##### Data records #####

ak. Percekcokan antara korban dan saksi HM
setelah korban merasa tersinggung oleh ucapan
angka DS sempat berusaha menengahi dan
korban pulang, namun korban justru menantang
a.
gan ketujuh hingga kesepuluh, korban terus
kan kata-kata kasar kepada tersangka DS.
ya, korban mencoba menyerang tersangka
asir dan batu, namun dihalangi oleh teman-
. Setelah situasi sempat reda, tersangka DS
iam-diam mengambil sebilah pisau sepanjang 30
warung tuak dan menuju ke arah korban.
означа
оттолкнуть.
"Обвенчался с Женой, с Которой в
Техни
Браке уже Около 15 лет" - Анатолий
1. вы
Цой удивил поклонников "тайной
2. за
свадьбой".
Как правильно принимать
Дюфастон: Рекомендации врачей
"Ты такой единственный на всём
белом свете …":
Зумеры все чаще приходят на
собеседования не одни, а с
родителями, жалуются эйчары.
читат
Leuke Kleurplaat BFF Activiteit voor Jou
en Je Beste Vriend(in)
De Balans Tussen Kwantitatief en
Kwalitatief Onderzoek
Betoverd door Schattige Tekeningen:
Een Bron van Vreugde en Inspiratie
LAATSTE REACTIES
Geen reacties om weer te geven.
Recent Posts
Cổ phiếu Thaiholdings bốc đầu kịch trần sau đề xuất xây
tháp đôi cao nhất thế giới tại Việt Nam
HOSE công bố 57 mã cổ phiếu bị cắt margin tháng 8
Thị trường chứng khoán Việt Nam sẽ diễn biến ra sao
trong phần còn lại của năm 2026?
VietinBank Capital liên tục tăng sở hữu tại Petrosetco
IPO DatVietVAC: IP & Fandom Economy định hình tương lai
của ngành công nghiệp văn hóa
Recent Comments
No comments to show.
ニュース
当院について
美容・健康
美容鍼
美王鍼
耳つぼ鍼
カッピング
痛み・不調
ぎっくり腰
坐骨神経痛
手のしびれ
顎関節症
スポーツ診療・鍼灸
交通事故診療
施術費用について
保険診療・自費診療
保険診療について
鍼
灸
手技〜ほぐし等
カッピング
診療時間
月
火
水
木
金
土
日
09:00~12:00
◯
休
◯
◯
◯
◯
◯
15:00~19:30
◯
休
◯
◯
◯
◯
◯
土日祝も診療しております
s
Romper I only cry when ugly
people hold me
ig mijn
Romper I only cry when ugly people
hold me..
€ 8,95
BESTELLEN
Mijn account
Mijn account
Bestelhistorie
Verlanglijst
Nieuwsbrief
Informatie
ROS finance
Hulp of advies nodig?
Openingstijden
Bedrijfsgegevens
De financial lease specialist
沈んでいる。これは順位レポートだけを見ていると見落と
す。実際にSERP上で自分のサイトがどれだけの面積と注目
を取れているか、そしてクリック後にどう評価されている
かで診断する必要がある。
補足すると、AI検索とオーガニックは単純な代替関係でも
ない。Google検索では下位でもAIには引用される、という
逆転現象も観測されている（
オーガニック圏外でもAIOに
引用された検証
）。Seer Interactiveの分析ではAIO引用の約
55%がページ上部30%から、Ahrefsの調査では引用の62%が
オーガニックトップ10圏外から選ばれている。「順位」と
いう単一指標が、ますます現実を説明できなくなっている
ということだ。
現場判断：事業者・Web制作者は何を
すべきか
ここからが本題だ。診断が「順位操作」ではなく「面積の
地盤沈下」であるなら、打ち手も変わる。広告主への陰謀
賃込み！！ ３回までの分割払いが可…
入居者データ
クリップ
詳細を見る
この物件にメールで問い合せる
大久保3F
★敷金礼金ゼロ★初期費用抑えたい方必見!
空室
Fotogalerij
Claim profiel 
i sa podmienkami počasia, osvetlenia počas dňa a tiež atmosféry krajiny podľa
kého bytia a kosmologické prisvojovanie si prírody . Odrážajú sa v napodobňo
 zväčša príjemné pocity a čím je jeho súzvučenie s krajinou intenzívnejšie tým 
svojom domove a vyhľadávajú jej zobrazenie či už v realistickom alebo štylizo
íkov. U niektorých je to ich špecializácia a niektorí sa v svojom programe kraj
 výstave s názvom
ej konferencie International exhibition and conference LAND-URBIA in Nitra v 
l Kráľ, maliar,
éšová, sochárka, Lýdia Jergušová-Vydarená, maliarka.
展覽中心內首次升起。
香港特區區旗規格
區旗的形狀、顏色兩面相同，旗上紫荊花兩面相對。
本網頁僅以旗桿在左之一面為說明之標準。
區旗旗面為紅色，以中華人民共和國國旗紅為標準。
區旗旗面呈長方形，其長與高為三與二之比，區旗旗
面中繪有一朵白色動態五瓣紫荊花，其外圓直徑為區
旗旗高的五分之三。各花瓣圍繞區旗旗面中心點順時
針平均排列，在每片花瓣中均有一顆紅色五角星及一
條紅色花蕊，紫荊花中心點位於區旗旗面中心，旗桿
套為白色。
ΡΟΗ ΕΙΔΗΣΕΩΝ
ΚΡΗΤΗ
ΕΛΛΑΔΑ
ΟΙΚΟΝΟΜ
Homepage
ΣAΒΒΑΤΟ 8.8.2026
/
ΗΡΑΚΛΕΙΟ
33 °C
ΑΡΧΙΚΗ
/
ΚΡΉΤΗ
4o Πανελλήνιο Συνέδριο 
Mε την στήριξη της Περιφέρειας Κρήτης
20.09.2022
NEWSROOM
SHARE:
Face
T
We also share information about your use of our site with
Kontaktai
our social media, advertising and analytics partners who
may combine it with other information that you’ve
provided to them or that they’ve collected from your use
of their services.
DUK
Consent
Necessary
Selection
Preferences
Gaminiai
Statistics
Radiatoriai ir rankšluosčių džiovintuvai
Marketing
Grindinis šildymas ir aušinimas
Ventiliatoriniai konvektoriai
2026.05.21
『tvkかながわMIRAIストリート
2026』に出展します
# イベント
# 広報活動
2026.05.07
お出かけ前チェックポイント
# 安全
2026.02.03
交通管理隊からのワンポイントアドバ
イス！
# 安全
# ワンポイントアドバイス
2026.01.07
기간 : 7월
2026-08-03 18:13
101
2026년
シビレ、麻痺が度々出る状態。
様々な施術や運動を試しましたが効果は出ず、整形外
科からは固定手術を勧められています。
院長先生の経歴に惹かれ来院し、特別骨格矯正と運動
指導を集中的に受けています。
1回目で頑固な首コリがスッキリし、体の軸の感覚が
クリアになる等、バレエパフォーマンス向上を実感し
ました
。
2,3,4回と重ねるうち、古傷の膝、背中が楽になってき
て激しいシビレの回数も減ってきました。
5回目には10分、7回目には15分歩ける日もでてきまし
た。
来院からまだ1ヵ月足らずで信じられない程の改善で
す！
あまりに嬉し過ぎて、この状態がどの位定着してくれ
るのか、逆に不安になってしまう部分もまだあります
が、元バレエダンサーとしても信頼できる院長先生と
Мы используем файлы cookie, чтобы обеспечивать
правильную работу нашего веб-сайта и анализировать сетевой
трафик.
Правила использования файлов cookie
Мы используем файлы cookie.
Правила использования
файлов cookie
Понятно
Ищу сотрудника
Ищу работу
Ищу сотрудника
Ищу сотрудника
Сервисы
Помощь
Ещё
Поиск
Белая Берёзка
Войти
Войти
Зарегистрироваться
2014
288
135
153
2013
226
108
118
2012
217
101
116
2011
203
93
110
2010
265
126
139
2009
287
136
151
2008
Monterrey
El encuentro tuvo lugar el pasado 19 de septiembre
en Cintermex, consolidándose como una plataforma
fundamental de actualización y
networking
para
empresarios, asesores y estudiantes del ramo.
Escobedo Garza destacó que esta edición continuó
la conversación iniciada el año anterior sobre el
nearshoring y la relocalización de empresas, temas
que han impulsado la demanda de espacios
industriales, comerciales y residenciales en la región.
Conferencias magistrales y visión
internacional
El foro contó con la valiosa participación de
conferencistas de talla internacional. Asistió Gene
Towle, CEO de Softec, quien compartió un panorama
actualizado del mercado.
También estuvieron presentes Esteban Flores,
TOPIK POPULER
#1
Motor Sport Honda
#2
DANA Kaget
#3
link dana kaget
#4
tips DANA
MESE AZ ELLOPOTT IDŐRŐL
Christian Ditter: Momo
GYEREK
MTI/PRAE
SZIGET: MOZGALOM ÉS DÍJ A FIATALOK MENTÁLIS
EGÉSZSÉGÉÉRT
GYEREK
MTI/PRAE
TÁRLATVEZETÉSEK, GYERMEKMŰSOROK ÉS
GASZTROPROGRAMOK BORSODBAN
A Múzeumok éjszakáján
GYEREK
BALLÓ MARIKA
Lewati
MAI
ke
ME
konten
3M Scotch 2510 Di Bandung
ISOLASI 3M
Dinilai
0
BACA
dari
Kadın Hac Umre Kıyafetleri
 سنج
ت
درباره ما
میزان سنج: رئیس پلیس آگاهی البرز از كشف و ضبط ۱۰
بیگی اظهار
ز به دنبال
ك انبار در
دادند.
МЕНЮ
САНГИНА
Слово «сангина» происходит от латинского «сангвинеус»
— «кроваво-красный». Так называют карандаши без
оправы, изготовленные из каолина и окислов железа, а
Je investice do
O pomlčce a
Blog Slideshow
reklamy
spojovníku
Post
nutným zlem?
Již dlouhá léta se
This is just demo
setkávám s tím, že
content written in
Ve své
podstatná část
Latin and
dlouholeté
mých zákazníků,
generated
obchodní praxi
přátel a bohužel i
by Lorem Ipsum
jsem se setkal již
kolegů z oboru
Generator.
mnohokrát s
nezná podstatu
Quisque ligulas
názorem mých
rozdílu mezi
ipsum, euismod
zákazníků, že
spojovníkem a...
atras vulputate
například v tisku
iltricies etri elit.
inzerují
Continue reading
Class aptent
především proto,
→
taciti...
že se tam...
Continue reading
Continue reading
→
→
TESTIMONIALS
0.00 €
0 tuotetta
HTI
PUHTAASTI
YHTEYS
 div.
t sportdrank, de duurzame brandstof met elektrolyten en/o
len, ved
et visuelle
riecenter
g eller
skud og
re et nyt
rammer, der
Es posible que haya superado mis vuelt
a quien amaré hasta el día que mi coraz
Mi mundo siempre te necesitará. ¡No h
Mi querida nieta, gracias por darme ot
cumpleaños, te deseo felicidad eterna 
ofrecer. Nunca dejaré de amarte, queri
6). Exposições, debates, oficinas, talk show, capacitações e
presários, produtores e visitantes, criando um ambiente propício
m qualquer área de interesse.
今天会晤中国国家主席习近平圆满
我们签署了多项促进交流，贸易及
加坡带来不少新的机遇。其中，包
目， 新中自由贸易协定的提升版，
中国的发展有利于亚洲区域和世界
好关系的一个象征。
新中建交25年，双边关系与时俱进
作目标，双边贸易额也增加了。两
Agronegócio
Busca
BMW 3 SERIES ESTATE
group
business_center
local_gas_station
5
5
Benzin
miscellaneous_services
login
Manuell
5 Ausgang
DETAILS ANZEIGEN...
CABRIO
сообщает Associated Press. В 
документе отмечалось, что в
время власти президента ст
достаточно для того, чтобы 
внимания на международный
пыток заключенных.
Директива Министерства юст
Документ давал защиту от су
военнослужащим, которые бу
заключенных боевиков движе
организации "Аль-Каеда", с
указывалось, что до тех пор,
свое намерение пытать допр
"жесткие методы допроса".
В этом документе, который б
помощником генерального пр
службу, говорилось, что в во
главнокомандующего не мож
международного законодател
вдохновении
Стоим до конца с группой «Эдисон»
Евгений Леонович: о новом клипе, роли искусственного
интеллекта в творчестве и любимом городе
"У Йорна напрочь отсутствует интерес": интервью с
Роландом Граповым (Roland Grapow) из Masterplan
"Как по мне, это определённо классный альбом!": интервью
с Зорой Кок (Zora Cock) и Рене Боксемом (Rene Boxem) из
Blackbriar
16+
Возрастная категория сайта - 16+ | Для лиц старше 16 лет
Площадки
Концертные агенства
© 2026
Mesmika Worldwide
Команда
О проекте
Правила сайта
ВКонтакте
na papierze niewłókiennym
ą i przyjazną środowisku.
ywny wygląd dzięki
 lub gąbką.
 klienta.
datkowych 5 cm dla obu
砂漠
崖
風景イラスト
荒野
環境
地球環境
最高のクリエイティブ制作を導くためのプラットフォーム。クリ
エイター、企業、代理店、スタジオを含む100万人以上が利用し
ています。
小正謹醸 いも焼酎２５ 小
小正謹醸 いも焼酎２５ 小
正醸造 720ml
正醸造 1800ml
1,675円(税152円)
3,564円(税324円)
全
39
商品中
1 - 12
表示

#####

--- Problem ---
Copy the records word for word, from their first line up to and including the line with "собеседования не одни, а с".

--- Result of this task ---
ak. Percekcokan antara korban dan saksi HM
setelah korban merasa tersinggung oleh ucapan
angka DS sempat berusaha menengahi dan
korban pulang, namun korban justru menantang
a.
gan ketujuh hingga kesepuluh, korban terus
kan kata-kata kasar kepada tersangka DS.
ya, korban mencoba menyerang tersangka
asir dan batu, namun dihalangi oleh teman-
. Setelah situasi sempat reda, tersangka DS
iam-diam mengambil sebilah pisau sepanjang 30
warung tuak dan menuju ke arah korban.
означа
оттолкнуть.
"Обвенчался с Женой, с Которой в
Техни
Браке уже Около 15 лет" - Анатолий
1. вы
Цой удивил поклонников "тайной
2. за
свадьбой".
Как правильно принимать
Дюфастон: Рекомендации врачей
"Ты такой единственный на всём
белом свете …":
Зумеры все чаще приходят на
собеседования не одни, а с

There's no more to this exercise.